Yes. It's the SCE part of your proposal that's much more problematic 
than the DSCP part. But the DSCP part is also just an unnecessary 

What's the problem with the proposed L4S approach? In a nut-shell:

  * ECT1 appears not to be currently used on the Internet.
  * The experimental traffic has to be ECN-capable.
  * So using ECT1 as the identifier of the experimental traffic is
  * It works. And it is identifiable - it can be ignored/blocked/stopped
    if necessary. But there's no evidence that will be necessary.
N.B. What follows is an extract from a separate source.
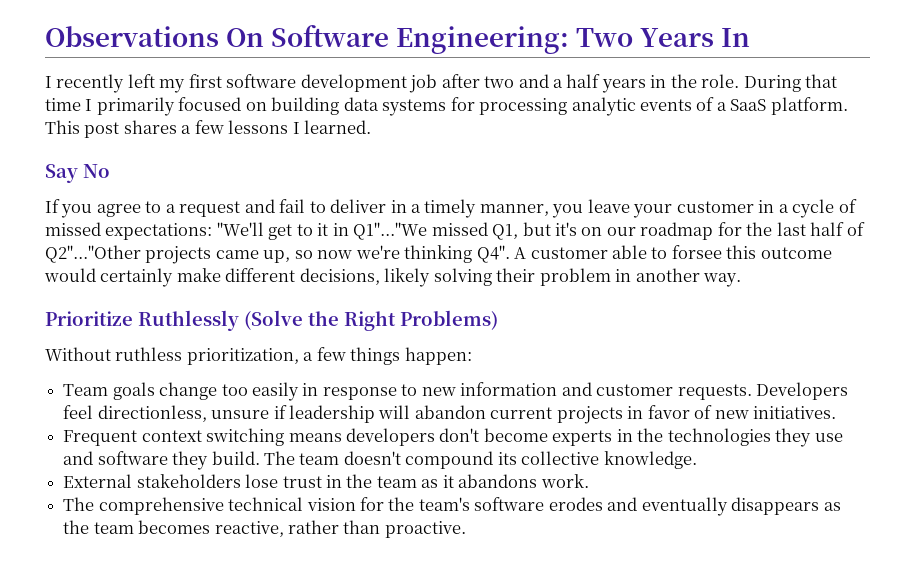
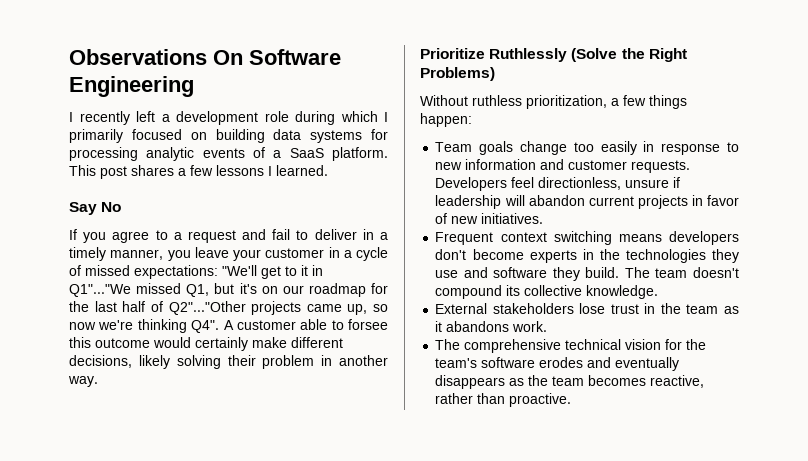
[396,26,751,54] Engineering: Two Years In -> [69,76,194,97] Engineering
[159,74,838,93] [45,98,81,111] my first software development job after two and a half years in the role. During that time -> [161,111,378,125] a development role during which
Why cause a load of extra deployment grief by requiring another 
identifier (DSCP) as well.
And why switch to using SCE-style, which makes it not work over real 
networks, with real TCP?

> I am not even slightly convinced that we understand the best approach
> to use for AQM on >= 100 GE links with tens of thousands of active
> flows (I'm a signal processing guy; it will probably require FFTs.) :)
> In fact, and you should appreciate this, if the goal is to minimize
> queueing delay and delay variation, IMHO we should revisit some of the
> PCN ideas for detecting pre-congestion on a node, even for slower links
> (think AVQ-style AQM).
Surely you don't think I hadn't thought of this? :)
That is the longer-term plan.

Virtual queue is already possible in the DOCSIS implementations - by 
operator config - future proofed. The operator just has to configure the 
max sustained rate of the user's aggregate service flow (ie. the rate 
for both L&C queues) a little lower than the bandwidth of the channel.
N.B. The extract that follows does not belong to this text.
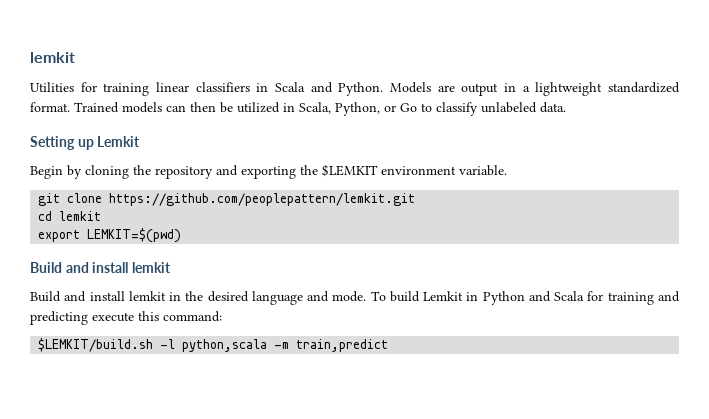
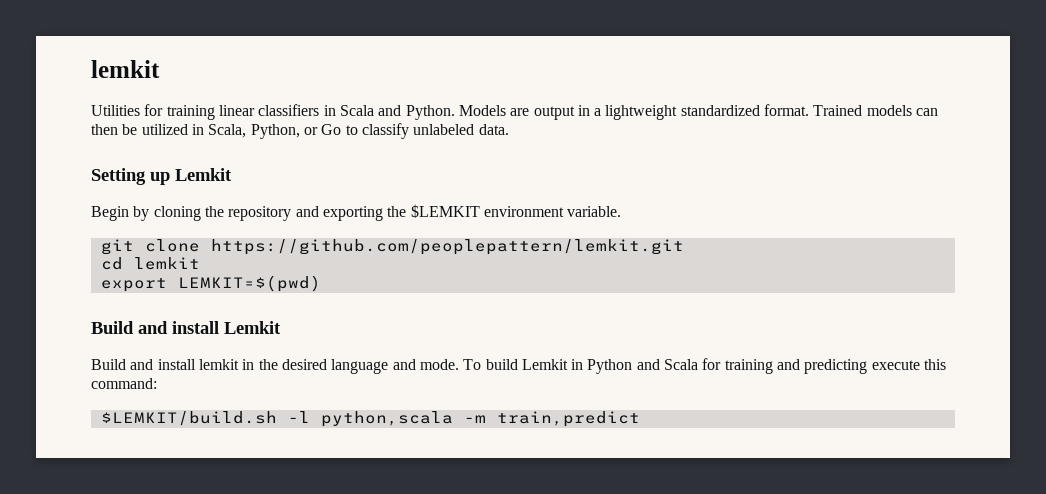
[131,262,171,273] lemkit -> [224,321,281,334] Lemkit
> Having the ability to signal multiple levels of
> "please  decelerate" is very intriguing. I think you believe that the
> transit operators are so rarely congested that you don't have to care
> (and you don't want to have to coordinate with them), but I believe
> that this should be demonstrated, not asserted. 100 GE is already being
> used for access uplink today.
I'm not actively "not caring" about transit operators, I'm just focusing 
my energy where I think it's most needed first.
Anyway, what I choose to do doesn't limit what everyone else does. 
Nonetheless, I have been helping core folks put in place the pieces 
needed early, so these next steps can be made.

> If you guys had agreed to isolate your L4S experiment's traffic with
> experimental DSCPs, people would have shrugged and said "go ahead" and
> you could have started your experiment two years ago with IETF's
> blessing and gotten real operational data by now. Of course, people are
> free to do whatever they want with their gear and their networks, IETF
> blessing or not, so if you can get operators to agree to play with your
> proposed ECN signaling, carry on. If vendors (e.g., Nokia) had not
> already implemented the proposed L4S ECN signaling in hardware and then
> tried to use that as an argument in support of ratifying such signaling
> in the IETF (and carrying it into 3GPP, FFS),
I'm not aware that anyone has ever used that as an argument. Companies 
are taking a risk to implement before the RFC is baked. That might look 
like applying pressure on others to go the same way. But I think that's 
in the eye of the beholder. They are the ones having to take the risk.

> then I wouldn't care what
> signaling is used *for the experiment*. As it is, I oppose changing the
> definition of ECN bits
Er, but your proposal changes the definition of ECN bits to SCE. Yes, 
it's theoretically conditional on an accompanying DSCP. But, to make it 
work, silicon in TCP offload hardware has to be updated. Not to mention 
silicon in tunnel decapsulators, silicon that does the ECN marking, the 
checksum recalculations, etc. Not a reversible experiment, either way.

I understand your concern. And you're entitled to take a stand. But it's 
not as black and white as you make out. It's a balance of a number of 
factors across the layers, including whether existing *applications* 
have to be changed.

That's why we asked the IETF from the start (well, after 2 years of our 
own experiments). And I have to say that none of the factors that went 
into the WG's decision to go with ECT1 as an identifier have changed.

> until L4S (or any other experiment) successfully
> concludes, especially not when a (IMHO) reasonable alternative exists.
As above, the "reasonable alternative" is flakey at best.

*If you hobble an experiment too much unnecessarily, you make it fail.*


> Argue about the optimal ECN semantics for Internet-wide deployment
> after you've gotten some operational experience.
> Regards,
> // Steve

Bob Briscoe